Na carta o Santo Padre recorda que "o contexto actual, altamente interdependente, requer ajuste financeiro mundial, com regras próprias, justas e claras para conseguir um mundo mais justo, que acabe com a fome, ofereça trabalho digno para todos, habitação digna e cuidados médicos necessários”.

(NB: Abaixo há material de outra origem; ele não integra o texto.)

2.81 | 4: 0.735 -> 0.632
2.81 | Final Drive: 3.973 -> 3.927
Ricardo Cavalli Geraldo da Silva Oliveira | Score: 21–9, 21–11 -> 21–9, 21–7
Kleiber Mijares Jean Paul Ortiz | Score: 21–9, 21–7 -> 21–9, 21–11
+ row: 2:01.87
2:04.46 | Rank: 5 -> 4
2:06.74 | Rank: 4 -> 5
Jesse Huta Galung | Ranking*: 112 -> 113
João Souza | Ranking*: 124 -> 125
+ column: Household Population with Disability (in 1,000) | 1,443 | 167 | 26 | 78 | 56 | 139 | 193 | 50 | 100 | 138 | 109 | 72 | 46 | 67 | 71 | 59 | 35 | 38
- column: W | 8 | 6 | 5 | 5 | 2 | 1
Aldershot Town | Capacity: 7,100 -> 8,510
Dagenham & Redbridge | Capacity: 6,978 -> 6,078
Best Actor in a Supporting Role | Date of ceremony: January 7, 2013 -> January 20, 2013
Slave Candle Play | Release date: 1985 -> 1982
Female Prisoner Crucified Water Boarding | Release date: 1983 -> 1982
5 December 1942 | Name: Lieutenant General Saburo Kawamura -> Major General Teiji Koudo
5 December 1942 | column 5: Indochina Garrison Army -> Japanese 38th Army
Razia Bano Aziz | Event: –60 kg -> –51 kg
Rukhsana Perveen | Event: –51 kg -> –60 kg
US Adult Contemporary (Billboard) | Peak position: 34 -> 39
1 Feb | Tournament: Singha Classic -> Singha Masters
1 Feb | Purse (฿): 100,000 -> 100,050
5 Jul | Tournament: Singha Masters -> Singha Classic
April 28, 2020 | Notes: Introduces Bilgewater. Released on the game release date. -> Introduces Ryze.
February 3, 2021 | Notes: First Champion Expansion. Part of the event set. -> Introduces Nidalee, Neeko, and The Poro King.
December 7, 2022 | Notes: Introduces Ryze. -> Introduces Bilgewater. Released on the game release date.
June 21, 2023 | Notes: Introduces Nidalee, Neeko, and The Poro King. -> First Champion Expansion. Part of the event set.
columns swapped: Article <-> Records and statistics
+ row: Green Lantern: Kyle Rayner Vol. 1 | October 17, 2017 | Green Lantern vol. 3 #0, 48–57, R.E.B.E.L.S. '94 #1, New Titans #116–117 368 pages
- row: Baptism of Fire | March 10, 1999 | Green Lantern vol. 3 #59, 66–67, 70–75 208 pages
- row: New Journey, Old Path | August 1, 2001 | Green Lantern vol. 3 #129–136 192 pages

Ele também fez referência ao compromisso da presidência do G20deste ano de "consolidação da reforma das organizações financeiras internacionais e da chegada a um consenso sobre padrões financeiros adaptados às circunstâncias actuais". Ele acrescentou que a economia global pode realmente se desenvolver na medida em que seja capaz de "consentir uma vida digna a todos os irmãos, desde os mais idosos até às crianças ainda no ventre materno, não apenas aos cidadãos dos membros do G20, mas para cada pessoa na Terra, mesmo aqueles que estão em situações sociais difíceis ou em lugares mais perdidos”.

Neste ponto, fez referência aos conflitos armados, lembrando que criam "divisões profundas e deixam feridas que necessitam muitos anos para curar". Por isso, recordou o Santo Padre "os muitos conflitos armados que ainda assolam o mundo nos mostra, a cada dia, uma dramática imagem da miséria, da fome, da doença e da morte. De facto, sem paz não há qualquer tipo de desenvolvimento económico. A violência não leva à paz nunca, nem às condições necessárias para tal desenvolvimento”.